Die israelische Zeitung Haaretz berichtete am Sonntag, dass das israelische Militär während des von der Hamas geführten Angriffs am 7. Oktober wiederholt ein als "Hannibal-Direktive" bekanntes Protokoll anwandte, um die Entführung israelischer Soldaten zu verhindern - auch wenn dies bedeutete, das Leben von gefangenen Soldaten und Zivilisten zu riskieren.
Haaretz fand auf der Grundlage von Dokumenten und Interviews mit Soldaten und hochrangigen israelischen Offizieren heraus, dass Hannibal - ein 1986 entwickelter Einsatzbefehl, der "die Anwendung von Gewalt anordnet, um zu verhindern, dass Soldaten von feindlichen Kämpfern gefangen genommen werden" - "in drei von der Hamas infiltrierten Armeeeinrichtungen eingesetzt wurde, wodurch möglicherweise auch Zivilisten gefährdet wurden".
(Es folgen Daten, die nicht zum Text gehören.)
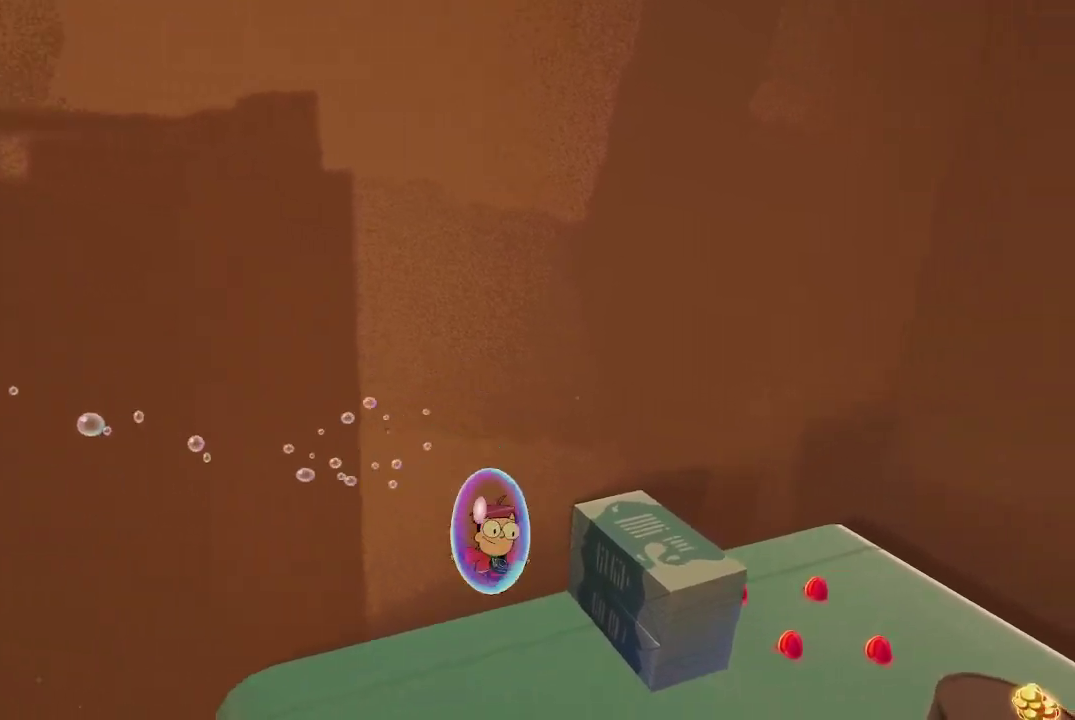
{"buttons": ["A"], "left_stick": "up-right", "right_stick": "center", "events": [[100, "left_stick", "up-right"], [333, "A", "down"]]}
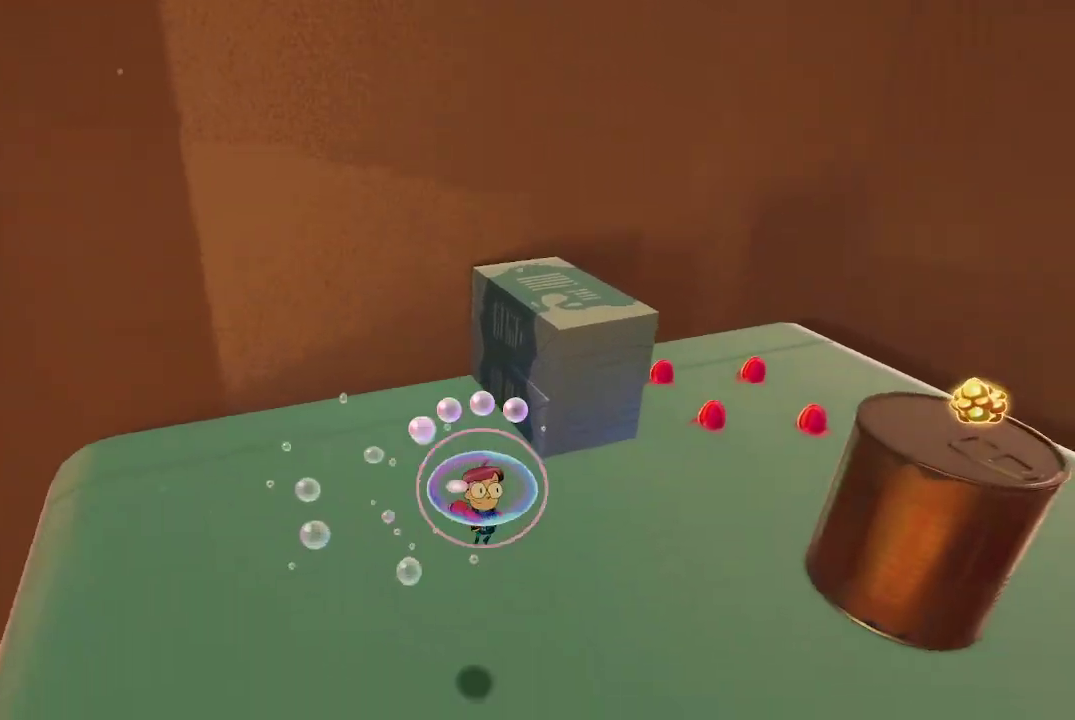
{"buttons": [], "left_stick": "up-right", "right_stick": "center", "events": [[267, "A", "up"]]}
In den ersten Stunden des von der Hamas geführten Angriffs erhielten die israelischen Soldaten laut Haaretz einen Befehl: "Kein einziges Fahrzeug darf nach Gaza zurückkehren."
"Zu diesem Zeitpunkt war der IDF das Ausmaß der Entführungen entlang der Grenze zum Gazastreifen nicht bekannt, aber sie wusste, dass viele Menschen daran beteiligt waren", so die Zeitung weiter. "Es war also völlig klar, was diese Nachricht bedeutete und was das Schicksal einiger der entführten Menschen sein würde."
Der vollständige Text der Hannibal-Richtlinie wurde nie veröffentlicht. Aber laut einem Bericht von Haaretz über die Direktive von vor mehr als zwei Jahrzehnten heißt es darin unter anderem, dass "während einer Entführung die Hauptaufgabe darin besteht, unsere Soldaten von den Entführern zu befreien, selbst um den Preis, dass unsere Soldaten verletzt werden."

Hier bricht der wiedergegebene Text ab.